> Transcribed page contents

□ □ □ □ □ □ □

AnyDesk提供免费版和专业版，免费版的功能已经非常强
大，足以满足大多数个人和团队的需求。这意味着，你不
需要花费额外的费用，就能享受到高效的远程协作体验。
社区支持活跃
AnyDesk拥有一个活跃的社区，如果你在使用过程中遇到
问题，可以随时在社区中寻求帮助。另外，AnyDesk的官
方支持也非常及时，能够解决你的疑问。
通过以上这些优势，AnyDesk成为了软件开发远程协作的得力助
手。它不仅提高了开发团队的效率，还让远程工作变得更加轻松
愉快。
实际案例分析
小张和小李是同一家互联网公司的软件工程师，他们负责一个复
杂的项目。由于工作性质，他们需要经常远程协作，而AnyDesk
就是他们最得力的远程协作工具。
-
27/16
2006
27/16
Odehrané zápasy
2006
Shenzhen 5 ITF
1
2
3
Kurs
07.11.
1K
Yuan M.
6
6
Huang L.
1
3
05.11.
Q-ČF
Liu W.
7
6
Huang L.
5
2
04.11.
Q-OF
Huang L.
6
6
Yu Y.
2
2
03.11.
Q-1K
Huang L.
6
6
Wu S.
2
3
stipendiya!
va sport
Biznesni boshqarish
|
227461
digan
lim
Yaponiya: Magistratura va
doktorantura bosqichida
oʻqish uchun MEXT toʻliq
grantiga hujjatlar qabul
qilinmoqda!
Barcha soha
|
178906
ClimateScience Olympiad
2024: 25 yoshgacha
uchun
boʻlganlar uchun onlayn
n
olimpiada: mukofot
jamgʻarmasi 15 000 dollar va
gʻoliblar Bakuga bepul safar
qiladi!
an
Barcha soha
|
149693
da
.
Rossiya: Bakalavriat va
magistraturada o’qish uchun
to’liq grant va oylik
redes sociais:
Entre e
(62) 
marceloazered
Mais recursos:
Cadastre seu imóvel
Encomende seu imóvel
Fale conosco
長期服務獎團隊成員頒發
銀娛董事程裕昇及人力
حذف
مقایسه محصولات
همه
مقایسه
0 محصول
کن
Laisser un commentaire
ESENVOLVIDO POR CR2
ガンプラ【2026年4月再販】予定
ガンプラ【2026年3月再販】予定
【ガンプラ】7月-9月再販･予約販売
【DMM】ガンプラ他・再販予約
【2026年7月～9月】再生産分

□ □ □ □ □ □ □

> ACTION ITEM
Each line from the one that contains "ガンプラ【2026年4月再販】予定" through the end of the records must be repeated exactly. No other line belongs in the answer.

> EXERCISE RESULT
ガンプラ【2026年4月再販】予定
ガンプラ【2026年3月再販】予定
【ガンプラ】7月-9月再販･予約販売
【DMM】ガンプラ他・再販予約
【2026年7月～9月】再生産分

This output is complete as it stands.